Students still have the ability to pay 45 cents for milk out of pocket each day. But Northwestern University economist and professor of social policy Diane Whitmore Schanzenbach says the policy doesn’t make that likely.

“Under these circumstances, if you’re getting the same thing and you can choose to pay for it or you can choose to get it for free the vast majority of people will choose to get the same item for free instead of paying for it,” she said.

“The incentives here are certainly for kids to take what’s free and then wastefully dispose of it,” she continued, “so it seems like there’s room for a policy improvement so that kids can get just the milk for free instead of taking the whole meal and then throw part of it away.”

That policy change would require an act of Congress — which happens to be reviewing the rules around school lunch right now, albeit at a slow pace.

The Department of Health and Human Services and the Department of Agriculture have teamed up to revise the country’s dietary guidelines, as they have every five years since 1980. They aim to drop the longstanding limit on total fat consumption, which could clear the way for whole milk in school meal programs. (flickr/USDA)

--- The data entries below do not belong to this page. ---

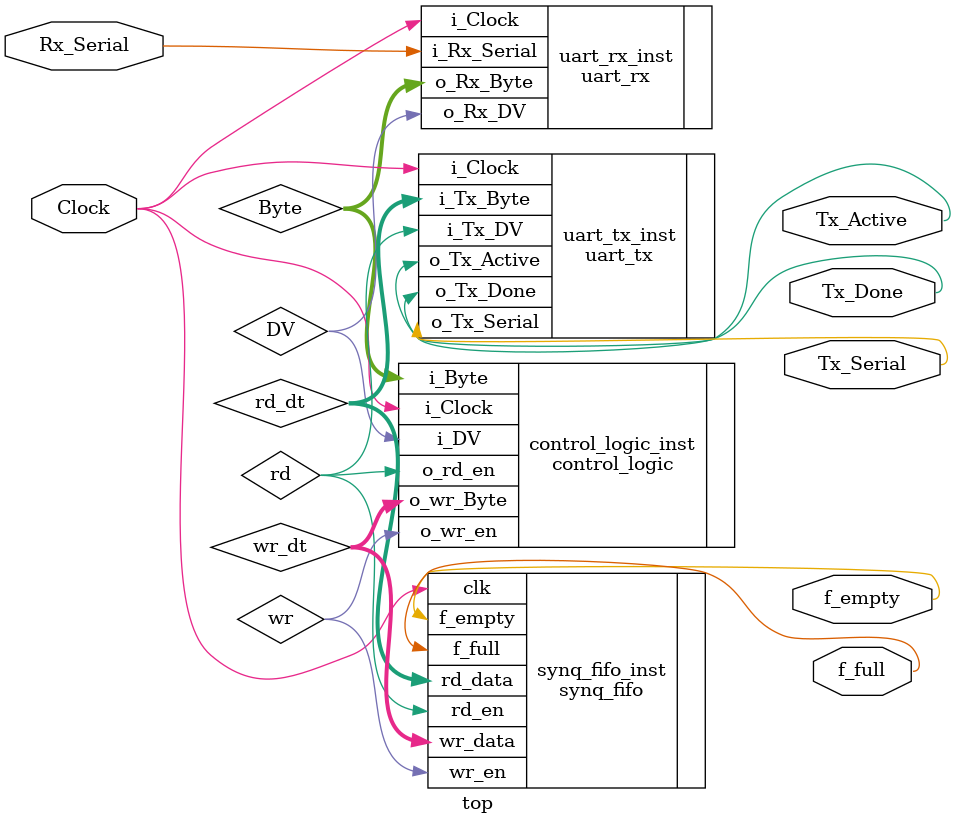
<source format=v>

module top(
    input Clock,
    input Rx_Serial,
    output f_full,
    output f_empty,
    output Tx_Active,
    output Tx_Serial,
    output Tx_Done
    );

    wire DV,rd,wr;
    wire [7:0] Byte,rd_dt,wr_dt;
uart_rx uart_rx_inst(
   .i_Clock(Clock),
   .i_Rx_Serial(Rx_Serial), 
   .o_Rx_DV(DV), 
   .o_Rx_Byte(Byte) 
   );

uart_tx uart_tx_inst(
   .i_Clock(Clock),
   .i_Tx_DV(rd),
   .i_Tx_Byte(rd_dt), 
   .o_Tx_Active(Tx_Active),
   .o_Tx_Serial(Tx_Serial),
   .o_Tx_Done(Tx_Done)
   );

synq_fifo synq_fifo_inst(
    .clk(Clock), 
    .wr_en(wr), 
    .wr_data(wr_dt), 
    .rd_en(rd), 
    .rd_data(rd_dt), 
    .f_empty(f_empty), 
    .f_full(f_full)
    );
 
control_logic control_logic_inst(
    .i_Clock(Clock),
    .i_Byte(Byte),
    .i_DV(DV),
    .o_wr_en(wr),
    .o_rd_en(rd),
    .o_wr_Byte(wr_dt)
    ); 
    
endmodule
</source>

There is, however, a window for a quicker fix. CPS could choose to pick up the 45 cent tab when a student wants just a milk, making the less wasteful option an easy option (We found at least one district in Ohio where the superintendent says he decided to start doing this two months ago in response to food waste).

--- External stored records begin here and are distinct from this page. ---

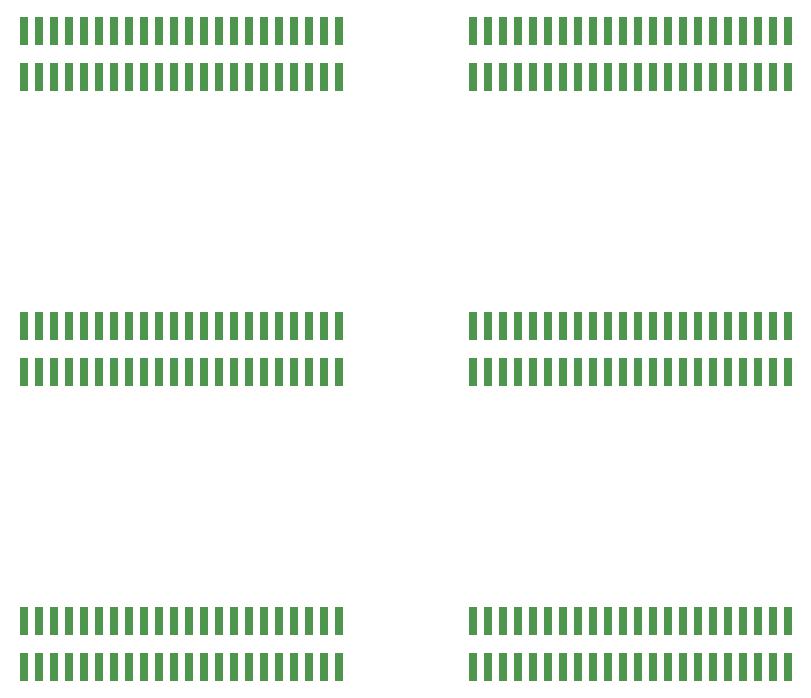
<source format=gbp>
G04 #@! TF.GenerationSoftware,KiCad,Pcbnew,6.0.7-f9a2dced07~116~ubuntu22.04.1*
G04 #@! TF.CreationDate,2022-09-22T09:51:42+10:00*
G04 #@! TF.ProjectId,panel,70616e65-6c2e-46b6-9963-61645f706362,rev?*
G04 #@! TF.SameCoordinates,Original*
G04 #@! TF.FileFunction,Paste,Bot*
G04 #@! TF.FilePolarity,Positive*
%FSLAX46Y46*%
G04 Gerber Fmt 4.6, Leading zero omitted, Abs format (unit mm)*
G04 Created by KiCad (PCBNEW 6.0.7-f9a2dced07~116~ubuntu22.04.1) date 2022-09-22 09:51:42*
%MOMM*%
%LPD*%
G01*
G04 APERTURE LIST*
%ADD10R,0.740000X2.400000*%
G04 APERTURE END LIST*
D10*
X56135000Y-32400000D03*
X56135000Y-28500000D03*
X54865000Y-32400000D03*
X54865000Y-28500000D03*
X53595000Y-32400000D03*
X53595000Y-28500000D03*
X52325000Y-32400000D03*
X52325000Y-28500000D03*
X51055000Y-32400000D03*
X51055000Y-28500000D03*
X49785000Y-32400000D03*
X49785000Y-28500000D03*
X48515000Y-32400000D03*
X48515000Y-28500000D03*
X47245000Y-32400000D03*
X47245000Y-28500000D03*
X45975000Y-32400000D03*
X45975000Y-28500000D03*
X44705000Y-32400000D03*
X44705000Y-28500000D03*
X43435000Y-32400000D03*
X43435000Y-28500000D03*
X42165000Y-32400000D03*
X42165000Y-28500000D03*
X40895000Y-32400000D03*
X40895000Y-28500000D03*
X39625000Y-32400000D03*
X39625000Y-28500000D03*
X38355000Y-32400000D03*
X38355000Y-28500000D03*
X37085000Y-32400000D03*
X37085000Y-28500000D03*
X35815000Y-32400000D03*
X35815000Y-28500000D03*
X34545000Y-32400000D03*
X34545000Y-28500000D03*
X33275000Y-32400000D03*
X33275000Y-28500000D03*
X32005000Y-32400000D03*
X32005000Y-28500000D03*
X30735000Y-32400000D03*
X30735000Y-28500000D03*
X29465000Y-32400000D03*
X29465000Y-28500000D03*
X94135000Y-82400000D03*
X94135000Y-78500000D03*
X92865000Y-82400000D03*
X92865000Y-78500000D03*
X91595000Y-82400000D03*
X91595000Y-78500000D03*
X90325000Y-82400000D03*
X90325000Y-78500000D03*
X89055000Y-82400000D03*
X89055000Y-78500000D03*
X87785000Y-82400000D03*
X87785000Y-78500000D03*
X86515000Y-82400000D03*
X86515000Y-78500000D03*
X85245000Y-82400000D03*
X85245000Y-78500000D03*
X83975000Y-82400000D03*
X83975000Y-78500000D03*
X82705000Y-82400000D03*
X82705000Y-78500000D03*
X81435000Y-82400000D03*
X81435000Y-78500000D03*
X80165000Y-82400000D03*
X80165000Y-78500000D03*
X78895000Y-82400000D03*
X78895000Y-78500000D03*
X77625000Y-82400000D03*
X77625000Y-78500000D03*
X76355000Y-82400000D03*
X76355000Y-78500000D03*
X75085000Y-82400000D03*
X75085000Y-78500000D03*
X73815000Y-82400000D03*
X73815000Y-78500000D03*
X72545000Y-82400000D03*
X72545000Y-78500000D03*
X71275000Y-82400000D03*
X71275000Y-78500000D03*
X70005000Y-82400000D03*
X70005000Y-78500000D03*
X68735000Y-82400000D03*
X68735000Y-78500000D03*
X67465000Y-82400000D03*
X67465000Y-78500000D03*
X56135000Y-82400000D03*
X56135000Y-78500000D03*
X54865000Y-82400000D03*
X54865000Y-78500000D03*
X53595000Y-82400000D03*
X53595000Y-78500000D03*
X52325000Y-82400000D03*
X52325000Y-78500000D03*
X51055000Y-82400000D03*
X51055000Y-78500000D03*
X49785000Y-82400000D03*
X49785000Y-78500000D03*
X48515000Y-82400000D03*
X48515000Y-78500000D03*
X47245000Y-82400000D03*
X47245000Y-78500000D03*
X45975000Y-82400000D03*
X45975000Y-78500000D03*
X44705000Y-82400000D03*
X44705000Y-78500000D03*
X43435000Y-82400000D03*
X43435000Y-78500000D03*
X42165000Y-82400000D03*
X42165000Y-78500000D03*
X40895000Y-82400000D03*
X40895000Y-78500000D03*
X39625000Y-82400000D03*
X39625000Y-78500000D03*
X38355000Y-82400000D03*
X38355000Y-78500000D03*
X37085000Y-82400000D03*
X37085000Y-78500000D03*
X35815000Y-82400000D03*
X35815000Y-78500000D03*
X34545000Y-82400000D03*
X34545000Y-78500000D03*
X33275000Y-82400000D03*
X33275000Y-78500000D03*
X32005000Y-82400000D03*
X32005000Y-78500000D03*
X30735000Y-82400000D03*
X30735000Y-78500000D03*
X29465000Y-82400000D03*
X29465000Y-78500000D03*
X94135000Y-32400000D03*
X94135000Y-28500000D03*
X92865000Y-32400000D03*
X92865000Y-28500000D03*
X91595000Y-32400000D03*
X91595000Y-28500000D03*
X90325000Y-32400000D03*
X90325000Y-28500000D03*
X89055000Y-32400000D03*
X89055000Y-28500000D03*
X87785000Y-32400000D03*
X87785000Y-28500000D03*
X86515000Y-32400000D03*
X86515000Y-28500000D03*
X85245000Y-32400000D03*
X85245000Y-28500000D03*
X83975000Y-32400000D03*
X83975000Y-28500000D03*
X82705000Y-32400000D03*
X82705000Y-28500000D03*
X81435000Y-32400000D03*
X81435000Y-28500000D03*
X80165000Y-32400000D03*
X80165000Y-28500000D03*
X78895000Y-32400000D03*
X78895000Y-28500000D03*
X77625000Y-32400000D03*
X77625000Y-28500000D03*
X76355000Y-32400000D03*
X76355000Y-28500000D03*
X75085000Y-32400000D03*
X75085000Y-28500000D03*
X73815000Y-32400000D03*
X73815000Y-28500000D03*
X72545000Y-32400000D03*
X72545000Y-28500000D03*
X71275000Y-32400000D03*
X71275000Y-28500000D03*
X70005000Y-32400000D03*
X70005000Y-28500000D03*
X68735000Y-32400000D03*
X68735000Y-28500000D03*
X67465000Y-32400000D03*
X67465000Y-28500000D03*
X56135000Y-57400000D03*
X56135000Y-53500000D03*
X54865000Y-57400000D03*
X54865000Y-53500000D03*
X53595000Y-57400000D03*
X53595000Y-53500000D03*
X52325000Y-57400000D03*
X52325000Y-53500000D03*
X51055000Y-57400000D03*
X51055000Y-53500000D03*
X49785000Y-57400000D03*
X49785000Y-53500000D03*
X48515000Y-57400000D03*
X48515000Y-53500000D03*
X47245000Y-57400000D03*
X47245000Y-53500000D03*
X45975000Y-57400000D03*
X45975000Y-53500000D03*
X44705000Y-57400000D03*
X44705000Y-53500000D03*
X43435000Y-57400000D03*
X43435000Y-53500000D03*
X42165000Y-57400000D03*
X42165000Y-53500000D03*
X40895000Y-57400000D03*
X40895000Y-53500000D03*
X39625000Y-57400000D03*
X39625000Y-53500000D03*
X38355000Y-57400000D03*
X38355000Y-53500000D03*
X37085000Y-57400000D03*
X37085000Y-53500000D03*
X35815000Y-57400000D03*
X35815000Y-53500000D03*
X34545000Y-57400000D03*
X34545000Y-53500000D03*
X33275000Y-57400000D03*
X33275000Y-53500000D03*
X32005000Y-57400000D03*
X32005000Y-53500000D03*
X30735000Y-57400000D03*
X30735000Y-53500000D03*
X29465000Y-57400000D03*
X29465000Y-53500000D03*
X94135000Y-57400000D03*
X94135000Y-53500000D03*
X92865000Y-57400000D03*
X92865000Y-53500000D03*
X91595000Y-57400000D03*
X91595000Y-53500000D03*
X90325000Y-57400000D03*
X90325000Y-53500000D03*
X89055000Y-57400000D03*
X89055000Y-53500000D03*
X87785000Y-57400000D03*
X87785000Y-53500000D03*
X86515000Y-57400000D03*
X86515000Y-53500000D03*
X85245000Y-57400000D03*
X85245000Y-53500000D03*
X83975000Y-57400000D03*
X83975000Y-53500000D03*
X82705000Y-57400000D03*
X82705000Y-53500000D03*
X81435000Y-57400000D03*
X81435000Y-53500000D03*
X80165000Y-57400000D03*
X80165000Y-53500000D03*
X78895000Y-57400000D03*
X78895000Y-53500000D03*
X77625000Y-57400000D03*
X77625000Y-53500000D03*
X76355000Y-57400000D03*
X76355000Y-53500000D03*
X75085000Y-57400000D03*
X75085000Y-53500000D03*
X73815000Y-57400000D03*
X73815000Y-53500000D03*
X72545000Y-57400000D03*
X72545000Y-53500000D03*
X71275000Y-57400000D03*
X71275000Y-53500000D03*
X70005000Y-57400000D03*
X70005000Y-53500000D03*
X68735000Y-57400000D03*
X68735000Y-53500000D03*
X67465000Y-57400000D03*
X67465000Y-53500000D03*
M02*

</source>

Still, CPS rejects the idea, saying it would just cost too much. And, to be fair, this appears to be the stance of most districts across the nation, according to Tim English, the USDA director for the Midwest.

So if free milk won’t be an option in the district, how are the existing choices presented to students? Are kids told they can bring money to buy a milk? Are they encouraged to take more than they want?

We asked CPS to explain exactly how lunch staff are told to present the options, but officials would not talk to us about it. The district also would not give us permission to talk to the Kellogg lunch staff about the procedure they follow on the matter.

Kellogg parent Jill Zayauskas says she pretty clear about the way the options are handled at her school, and it makes her mad.

“My son was five when he first saw this and if a five-year-old knows wasting food is wrong then the people who plan this program should know that,” she said. “I just don’t understand why children are forced to throw away a complete lunch to get chocolate milk and actually encouraged to do that so someone can make their quota. It’s all about money”

About half of the money for each meal goes to food service company Aramark, which receives $1.31 for each lunch taken.

Kellogg mom Emily Lambert says students are getting mixed messages, right when they’re in the middle of a food drive.

“My son is coming home every day asking to take food to school to give food to people who don’t have it, while in the lunchroom they’re throwing it away,” she said. “They understand that it’s wrong to throw away food that you have and you aren’t going to eat.”

The USDA is also in the middle of its own campaign to reduce food waste by 50 percent in 15 years.